Image description: The sea surface in the foreground, extending toward a lone wind turbine against a grey sky.
The Crown Estate has confirmed it will proceed with its capacity increase programme to maximise the potential of existing seabed leases at seven UK wind farms, potentially generating enough energy to power up to four million homes and create economic growth for the UK.
The move rubber stamps earlier requests made by developers awarded rights in either the Crown Estate’s offshore leasing Round 3 or 2017 Extensions round.
The announcement officially raises the total capacity at the projects by an additional 4.7GW and confirms nameplate ratings at arrays including RWE’s 1.1GW Awel y Mor off Wales and 1.2GW Rampion 2 off south England, plus Equinor’s 719MW Sheringham Shoal and Dudgeon extensions off Norfolk.
The Crown Estate said the decision supports the government’s target of deploying up to 50GW total installed capacity in UK waters by 2030.
Clean Industry Bonus more than doubled:
Secretary Ed Miliband, heading the Department for Energy Security and Net Zero, said in contrast to Ørsted’s U-turn on the Hornsea 4 project, the government continues to receive strong interest for the development of offshore wind energy projects.
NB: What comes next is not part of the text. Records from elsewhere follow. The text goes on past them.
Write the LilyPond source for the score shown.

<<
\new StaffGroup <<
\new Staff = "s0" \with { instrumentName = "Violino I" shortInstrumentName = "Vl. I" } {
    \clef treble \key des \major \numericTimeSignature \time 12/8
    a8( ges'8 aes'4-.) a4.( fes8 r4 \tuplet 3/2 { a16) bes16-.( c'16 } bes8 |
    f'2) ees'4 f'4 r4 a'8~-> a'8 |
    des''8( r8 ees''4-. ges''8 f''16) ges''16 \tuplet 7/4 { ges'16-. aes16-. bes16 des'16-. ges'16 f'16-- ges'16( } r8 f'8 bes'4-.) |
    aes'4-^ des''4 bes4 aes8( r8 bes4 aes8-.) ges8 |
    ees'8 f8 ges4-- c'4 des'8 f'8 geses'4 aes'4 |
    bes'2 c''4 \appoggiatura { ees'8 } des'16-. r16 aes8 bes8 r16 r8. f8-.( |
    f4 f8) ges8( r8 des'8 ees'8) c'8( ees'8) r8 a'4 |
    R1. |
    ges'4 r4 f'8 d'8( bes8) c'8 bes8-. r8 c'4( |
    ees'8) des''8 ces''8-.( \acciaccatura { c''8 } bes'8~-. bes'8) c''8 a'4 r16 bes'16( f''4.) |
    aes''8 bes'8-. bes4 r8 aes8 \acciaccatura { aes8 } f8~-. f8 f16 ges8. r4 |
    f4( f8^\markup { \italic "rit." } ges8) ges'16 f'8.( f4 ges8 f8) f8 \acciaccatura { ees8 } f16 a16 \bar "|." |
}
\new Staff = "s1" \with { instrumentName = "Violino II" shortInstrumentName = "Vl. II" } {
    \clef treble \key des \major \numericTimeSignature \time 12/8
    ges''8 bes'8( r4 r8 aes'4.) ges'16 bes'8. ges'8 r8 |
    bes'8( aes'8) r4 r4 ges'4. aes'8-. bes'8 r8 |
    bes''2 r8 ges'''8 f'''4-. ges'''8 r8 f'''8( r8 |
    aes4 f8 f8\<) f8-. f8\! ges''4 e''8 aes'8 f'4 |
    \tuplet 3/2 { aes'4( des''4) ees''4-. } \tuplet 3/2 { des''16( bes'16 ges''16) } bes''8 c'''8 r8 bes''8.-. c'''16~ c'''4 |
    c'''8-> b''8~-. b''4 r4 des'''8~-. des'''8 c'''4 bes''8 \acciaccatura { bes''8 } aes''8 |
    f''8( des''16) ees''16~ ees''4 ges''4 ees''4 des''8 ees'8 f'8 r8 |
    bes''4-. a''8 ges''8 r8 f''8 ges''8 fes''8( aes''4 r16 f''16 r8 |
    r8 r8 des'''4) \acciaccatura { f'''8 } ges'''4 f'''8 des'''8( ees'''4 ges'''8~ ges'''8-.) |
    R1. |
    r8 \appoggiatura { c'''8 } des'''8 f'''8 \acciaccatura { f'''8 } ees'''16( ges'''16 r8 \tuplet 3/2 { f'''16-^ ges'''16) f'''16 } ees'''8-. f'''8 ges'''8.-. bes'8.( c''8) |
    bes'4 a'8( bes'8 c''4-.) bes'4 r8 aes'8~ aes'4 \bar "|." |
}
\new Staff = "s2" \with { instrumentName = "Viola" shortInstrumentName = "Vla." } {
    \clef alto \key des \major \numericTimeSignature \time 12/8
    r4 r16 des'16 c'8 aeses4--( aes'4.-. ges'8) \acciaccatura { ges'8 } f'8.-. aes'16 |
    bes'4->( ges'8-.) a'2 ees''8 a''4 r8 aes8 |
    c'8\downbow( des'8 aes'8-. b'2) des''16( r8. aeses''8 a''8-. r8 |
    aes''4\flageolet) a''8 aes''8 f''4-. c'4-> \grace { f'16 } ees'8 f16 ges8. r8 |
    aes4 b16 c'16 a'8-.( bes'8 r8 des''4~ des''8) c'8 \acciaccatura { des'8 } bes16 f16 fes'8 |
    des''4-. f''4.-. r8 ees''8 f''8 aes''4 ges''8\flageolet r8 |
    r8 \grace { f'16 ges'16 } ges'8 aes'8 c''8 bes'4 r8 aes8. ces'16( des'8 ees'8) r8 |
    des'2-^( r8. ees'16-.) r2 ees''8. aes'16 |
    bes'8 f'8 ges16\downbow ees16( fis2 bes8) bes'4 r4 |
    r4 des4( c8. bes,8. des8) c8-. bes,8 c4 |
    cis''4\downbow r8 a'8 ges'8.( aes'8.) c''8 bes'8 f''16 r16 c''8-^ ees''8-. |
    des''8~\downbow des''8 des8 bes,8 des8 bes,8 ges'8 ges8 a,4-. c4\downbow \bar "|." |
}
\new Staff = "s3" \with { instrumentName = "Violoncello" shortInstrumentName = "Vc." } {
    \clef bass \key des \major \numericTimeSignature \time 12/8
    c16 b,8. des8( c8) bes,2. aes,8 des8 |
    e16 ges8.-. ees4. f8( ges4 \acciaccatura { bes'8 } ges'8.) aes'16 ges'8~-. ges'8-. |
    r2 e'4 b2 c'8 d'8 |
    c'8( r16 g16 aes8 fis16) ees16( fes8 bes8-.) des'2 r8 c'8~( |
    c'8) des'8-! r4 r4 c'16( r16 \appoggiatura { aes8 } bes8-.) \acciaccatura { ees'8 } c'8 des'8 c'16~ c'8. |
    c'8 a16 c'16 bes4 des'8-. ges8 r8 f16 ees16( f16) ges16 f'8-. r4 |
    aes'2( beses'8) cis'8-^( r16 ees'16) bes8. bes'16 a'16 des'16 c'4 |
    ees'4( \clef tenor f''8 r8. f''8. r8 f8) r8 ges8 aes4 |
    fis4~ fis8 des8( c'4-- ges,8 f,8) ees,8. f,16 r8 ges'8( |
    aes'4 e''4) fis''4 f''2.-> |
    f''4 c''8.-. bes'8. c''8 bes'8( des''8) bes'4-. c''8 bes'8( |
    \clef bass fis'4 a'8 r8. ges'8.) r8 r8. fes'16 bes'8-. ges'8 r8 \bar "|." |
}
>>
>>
Miliband said hundreds of bids have been received in the latest government scheme, a “strong signal that industry supports the government’s clean power by 2030 mission.”
Following higher than expected demand, the Energy Secretary said the government was going to increase funding in its Clean Industry Bonus program from the planned £200 million ($266 million) to £544 million ($724 million). This announcement follows the Prime Minister’s £300 million announcement to support offshore wind supply chains, building Britain’s clean energy future through Plan for Change. The application window for the Clean Industry Bonus is now closed, with the winners expected to be announced after the final budget in May.